Source material section start
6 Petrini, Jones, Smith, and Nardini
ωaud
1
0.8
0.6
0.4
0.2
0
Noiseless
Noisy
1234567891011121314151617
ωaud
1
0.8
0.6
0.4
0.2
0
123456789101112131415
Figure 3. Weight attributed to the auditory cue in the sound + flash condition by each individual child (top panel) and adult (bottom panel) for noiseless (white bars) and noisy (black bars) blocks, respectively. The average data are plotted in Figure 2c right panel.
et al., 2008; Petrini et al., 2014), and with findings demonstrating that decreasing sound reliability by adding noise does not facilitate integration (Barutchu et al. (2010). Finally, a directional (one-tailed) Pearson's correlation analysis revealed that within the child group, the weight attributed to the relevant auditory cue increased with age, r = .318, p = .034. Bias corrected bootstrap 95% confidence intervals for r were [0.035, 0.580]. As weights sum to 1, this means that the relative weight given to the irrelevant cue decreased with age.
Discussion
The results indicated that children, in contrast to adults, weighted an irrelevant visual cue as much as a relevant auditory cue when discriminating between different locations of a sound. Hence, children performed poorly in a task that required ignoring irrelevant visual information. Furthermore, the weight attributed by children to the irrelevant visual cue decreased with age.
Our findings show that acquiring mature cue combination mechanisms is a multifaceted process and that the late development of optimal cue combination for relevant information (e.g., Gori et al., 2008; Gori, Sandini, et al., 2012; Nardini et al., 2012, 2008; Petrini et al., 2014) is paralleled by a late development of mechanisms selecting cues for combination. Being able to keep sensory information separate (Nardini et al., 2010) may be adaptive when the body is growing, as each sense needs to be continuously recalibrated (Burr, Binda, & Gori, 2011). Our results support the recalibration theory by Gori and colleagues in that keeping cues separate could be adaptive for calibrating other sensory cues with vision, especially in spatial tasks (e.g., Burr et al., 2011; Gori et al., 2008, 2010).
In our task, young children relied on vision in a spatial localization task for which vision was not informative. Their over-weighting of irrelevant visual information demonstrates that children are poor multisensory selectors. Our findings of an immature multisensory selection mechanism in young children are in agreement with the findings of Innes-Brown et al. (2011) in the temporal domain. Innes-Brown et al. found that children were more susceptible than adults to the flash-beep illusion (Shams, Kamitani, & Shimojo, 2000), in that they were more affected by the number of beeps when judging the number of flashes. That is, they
Source material section end
What is required. For this exercise, please copy exactly the lines of the material above from its first line through the line where "Figure 3. Weight" appears.

Response to the exercise.
6 Petrini, Jones, Smith, and Nardini
ωaud
1
0.8
0.6
0.4
0.2
0
Noiseless
Noisy
1234567891011121314151617
ωaud
1
0.8
0.6
0.4
0.2
0
123456789101112131415
Figure 3. Weight attributed to the auditory cue in the sound + flash condition by each individual child (top panel) and adult (bottom panel) for noiseless (white bars) and noisy (black bars) blocks, respectively. The average data are plotted in Figure 2c right panel.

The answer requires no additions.